Excerpted text:

The RKS+CAN CAN interface hardware from Kaufmann Automotive and the supplied KCANMonitor software (version RKS+CAN 2.70) are used to read out the bus communication. This means that communication to the bus can be displayed and filtered in real time, and changing values can be highlighted in color, which significantly simplifies the signal search. A total of 82 different identifiers can be sniffed on the CAN bus while the engine is running. Practice shows that, when the ignition is switched on and the engine is not running, significantly fewer IDs are sent to the bus, and that some values of the sent IDs hardly change or do not change at all, which of course greatly simplifies the search for a special signal. The next step is to start looking for the accelerator pedal position. To do this, the pedal is slowly actuated with the ignition switched on, while the KCANMonitor software used shows which bits are changing or which values are increasing, and which are decreasing.
Table 1 shows the signals of the Audi A3, and which were developed using the reverse engineering method described.
The CAN bus is also relevant for vehicle safety and improper handling of the vehicle electronics would lead to a loss of warranty. Therefore, safety was of great importance in this work. To rule out any negative interference with the CAN bus, an inductive CAN bus coupler was used to pick up the signals without contact and therefore with no ability to send messages to the bus. Furthermore, the CAN controllers used are operated exclusively in listen-only mode. This would also ensure that no signals are sent even if there is a galvanic connection between the system and the CAN bus.
3.2. Developing an Eye-Tracking-Based System
3.2.1. Eye-Tracking System (System 1)
Further, an easy-to-use eye-tracking system is required to record the gaze data, which can be integrated into the driving lesson without disturbing the driver or otherwise impairing them in any way. It provides videos of the highest possible quality and can be quickly adapted to different people. The Viewpointsystem VPS16 system was chosen. This eye-tracking system was cleverly built into a spectacle frame with non-optical lenses, which records the wearer’s perspective with the front camera at 25 fps and at the same time the eye camera captures the eye movements and the viewing direction (
Figure 3). To adapt to different wearers, the six nose flaps supplied with the glasses can be exchanged. The recorded data are transferred to the associated Smart Unit via a USB cable and superimposed to form a joint video. The Smart Unit is also used to operate the system, to supply power, and to store the generated data.
3.2.2. Data Logging
The DL1 Pro data logger from Race Technology was chosen to record and store driving and vehicle data. This consists of an aluminum housing and can be supplied via the 12-volt vehicle on-board voltage. It also has a connection for a GPS antenna that records GPS data at 20 Hz, an integrated acceleration sensor, two CAN bus ports with 105 channels each, eight analog inputs for a detection range of 0–25 V with a 12 bits analog-to-digital converter, and a sampling rate of 1000 Hz, as well as several other functions. The recorded data are stored in the form of a RUN file on a maximum 32 GB SD card, which can be inserted into the integrated SD card slot on the front. The recorded data can either be read from the SD card using a card reader or directly from the DL1 using a USB cable. The RUN file is then evaluated in the supplied “RTAnalysis” software (version 8.5.369). The data logger and the data to be recorded or CAN IDs are configured from the PC using a USB cable and the supplied software. Appropriate cables with open cable ends are supplied for the rear connections. A separate input–output board was developed to connect all the required signals from and to the data logger. To be able to operate the data logger from the driver’s or front passenger’s seat, a wired remote control was also developed. Finally, the fully assembled measuring device was positioned behind the passenger seat in the Audi A3 and all components were connected.

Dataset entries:
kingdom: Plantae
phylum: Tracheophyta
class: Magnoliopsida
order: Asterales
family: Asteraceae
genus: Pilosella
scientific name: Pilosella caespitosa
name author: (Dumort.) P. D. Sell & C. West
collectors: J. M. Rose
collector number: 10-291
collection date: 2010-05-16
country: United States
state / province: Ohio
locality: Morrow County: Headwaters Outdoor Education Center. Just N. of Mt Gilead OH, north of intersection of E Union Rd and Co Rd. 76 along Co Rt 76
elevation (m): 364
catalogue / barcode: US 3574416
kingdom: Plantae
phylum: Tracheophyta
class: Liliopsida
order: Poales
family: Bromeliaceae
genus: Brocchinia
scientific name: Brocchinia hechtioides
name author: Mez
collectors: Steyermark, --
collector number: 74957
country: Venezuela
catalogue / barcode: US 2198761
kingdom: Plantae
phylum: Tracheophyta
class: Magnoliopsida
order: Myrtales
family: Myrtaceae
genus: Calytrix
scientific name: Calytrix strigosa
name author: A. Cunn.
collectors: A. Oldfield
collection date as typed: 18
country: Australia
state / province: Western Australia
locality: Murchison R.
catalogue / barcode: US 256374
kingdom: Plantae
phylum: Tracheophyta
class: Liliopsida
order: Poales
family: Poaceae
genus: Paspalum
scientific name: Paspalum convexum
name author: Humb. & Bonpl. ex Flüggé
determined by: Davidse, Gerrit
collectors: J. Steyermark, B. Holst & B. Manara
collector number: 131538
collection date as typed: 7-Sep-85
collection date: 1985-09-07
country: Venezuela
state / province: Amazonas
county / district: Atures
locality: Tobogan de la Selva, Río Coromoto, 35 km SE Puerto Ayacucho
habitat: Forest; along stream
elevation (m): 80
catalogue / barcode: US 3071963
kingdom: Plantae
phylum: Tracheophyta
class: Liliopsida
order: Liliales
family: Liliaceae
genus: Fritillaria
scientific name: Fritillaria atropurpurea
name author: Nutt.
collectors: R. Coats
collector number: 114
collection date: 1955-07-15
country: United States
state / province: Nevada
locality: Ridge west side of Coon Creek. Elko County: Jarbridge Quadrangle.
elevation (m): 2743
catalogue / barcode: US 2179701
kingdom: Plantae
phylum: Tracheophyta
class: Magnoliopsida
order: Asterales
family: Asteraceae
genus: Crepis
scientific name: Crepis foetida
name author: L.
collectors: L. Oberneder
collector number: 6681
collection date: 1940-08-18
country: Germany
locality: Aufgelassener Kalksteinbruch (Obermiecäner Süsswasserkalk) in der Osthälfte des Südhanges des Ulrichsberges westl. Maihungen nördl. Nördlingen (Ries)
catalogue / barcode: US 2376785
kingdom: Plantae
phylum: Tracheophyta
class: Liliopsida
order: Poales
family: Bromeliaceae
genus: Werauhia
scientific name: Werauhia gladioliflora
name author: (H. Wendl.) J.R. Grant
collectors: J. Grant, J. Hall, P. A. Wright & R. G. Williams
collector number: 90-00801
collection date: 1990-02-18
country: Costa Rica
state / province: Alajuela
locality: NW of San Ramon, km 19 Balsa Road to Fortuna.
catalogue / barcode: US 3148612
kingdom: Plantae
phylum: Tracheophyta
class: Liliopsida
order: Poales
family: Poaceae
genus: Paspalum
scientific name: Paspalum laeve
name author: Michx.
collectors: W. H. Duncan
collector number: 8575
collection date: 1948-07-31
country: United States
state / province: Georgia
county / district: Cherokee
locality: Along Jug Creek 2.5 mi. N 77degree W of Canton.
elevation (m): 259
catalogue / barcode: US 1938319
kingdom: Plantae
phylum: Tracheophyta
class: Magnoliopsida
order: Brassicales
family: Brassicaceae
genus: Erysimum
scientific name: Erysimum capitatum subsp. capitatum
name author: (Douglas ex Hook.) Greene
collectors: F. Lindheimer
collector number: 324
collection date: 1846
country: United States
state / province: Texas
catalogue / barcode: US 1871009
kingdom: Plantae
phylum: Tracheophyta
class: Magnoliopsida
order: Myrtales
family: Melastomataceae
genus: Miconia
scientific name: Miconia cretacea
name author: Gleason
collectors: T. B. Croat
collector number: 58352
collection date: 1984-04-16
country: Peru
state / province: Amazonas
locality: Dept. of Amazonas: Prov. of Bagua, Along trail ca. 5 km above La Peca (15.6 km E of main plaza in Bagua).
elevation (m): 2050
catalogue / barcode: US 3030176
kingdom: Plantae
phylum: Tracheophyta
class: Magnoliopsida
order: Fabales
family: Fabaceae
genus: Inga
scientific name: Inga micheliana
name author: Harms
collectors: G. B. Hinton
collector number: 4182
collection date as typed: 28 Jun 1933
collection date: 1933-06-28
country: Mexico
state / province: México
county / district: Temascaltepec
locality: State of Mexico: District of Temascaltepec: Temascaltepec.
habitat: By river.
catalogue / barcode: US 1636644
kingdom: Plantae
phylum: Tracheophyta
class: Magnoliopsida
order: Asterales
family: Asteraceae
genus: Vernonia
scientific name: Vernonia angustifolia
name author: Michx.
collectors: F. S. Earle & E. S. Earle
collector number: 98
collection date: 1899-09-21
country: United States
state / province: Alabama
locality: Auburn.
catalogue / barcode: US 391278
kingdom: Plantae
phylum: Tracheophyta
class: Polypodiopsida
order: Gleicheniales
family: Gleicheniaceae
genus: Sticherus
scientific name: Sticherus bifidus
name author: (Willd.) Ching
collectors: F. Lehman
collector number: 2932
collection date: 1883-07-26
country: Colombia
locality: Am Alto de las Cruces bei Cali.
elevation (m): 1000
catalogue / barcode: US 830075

Requirements:
1. Answer these questions using the text on recording vehicle and gaze data:
(a) How many different identifiers can be sniffed on the CAN bus while the engine is running?
(b) At what frame rate does the eye-tracking system's front camera record the wearer's perspective?
(c) Where in the Audi A3 was the fully assembled measuring device positioned?
2. Transcribe the passage of the text on recording vehicle and gaze data starting with "The CAN bus is" and going on through "System (System 1)".
3. Go on with the text on recording vehicle and gaze data, picking up after its final sentence.

Task-by-task answers:
1.
(a) 82
(b) 25 fps
(c) Behind the passenger seat

2.
The CAN bus is also relevant for vehicle safety and improper handling of the vehicle electronics would lead to a loss of warranty. Therefore, safety was of great importance in this work. To rule out any negative interference with the CAN bus, an inductive CAN bus coupler was used to pick up the signals without contact and therefore with no ability to send messages to the bus. Furthermore, the CAN controllers used are operated exclusively in listen-only mode. This would also ensure that no signals are sent even if there is a galvanic connection between the system and the CAN bus.
3.2. Developing an Eye-Tracking-Based System
3.2.1. Eye-Tracking System (System 1)

3.
3.2.3. Overlay with the Eye-Tracking Video
An LED is used to synchronize the video with the eye-tracking system and the logged data. By pressing a button on the remote, an LED lights up in the driver’s field of view. The event of pressing the button is also logged by the data logger. So, at the end, all captured data can be synchronized and overlaid at this time. To avoid a deviation due to non-100%-consistent framerates, the process of synchronization can be repeated as often as desired.
Figure 4 below shows a screenshot of an overlaid eye-tracking video. In the lower left half of the picture, the accelerator pedal, brake pedal, and clutch pedal position in percent can be seen. In the lower right half of the image, the longitudinal and lateral acceleration can be seen. The steering angle is displayed in the center below, as well as the display of the current speed, the RPM, and the gear selected based on the transmission ratio.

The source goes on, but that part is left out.